▶ [EXTRACTED ENTRIES]:
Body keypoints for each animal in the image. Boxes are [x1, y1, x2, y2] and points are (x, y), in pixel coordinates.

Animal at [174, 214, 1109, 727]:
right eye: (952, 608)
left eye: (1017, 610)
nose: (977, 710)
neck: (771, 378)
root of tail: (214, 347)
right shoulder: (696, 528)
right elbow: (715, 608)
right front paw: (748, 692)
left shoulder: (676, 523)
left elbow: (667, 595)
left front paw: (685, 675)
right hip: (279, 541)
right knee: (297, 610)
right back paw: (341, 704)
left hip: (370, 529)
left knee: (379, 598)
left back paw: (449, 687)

* * *

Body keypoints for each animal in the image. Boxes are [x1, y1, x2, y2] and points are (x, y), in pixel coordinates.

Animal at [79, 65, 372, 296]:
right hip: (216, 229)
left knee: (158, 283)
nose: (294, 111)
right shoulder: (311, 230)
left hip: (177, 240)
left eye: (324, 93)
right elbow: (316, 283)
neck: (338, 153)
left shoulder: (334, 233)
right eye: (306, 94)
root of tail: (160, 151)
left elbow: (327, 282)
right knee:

▶ [WHAT IS BEING ASKED]:
A lone number is the expected answer: the count of lines in these entries holding the string "shoulder".

▶ [EXPECTED ANSWER]:
4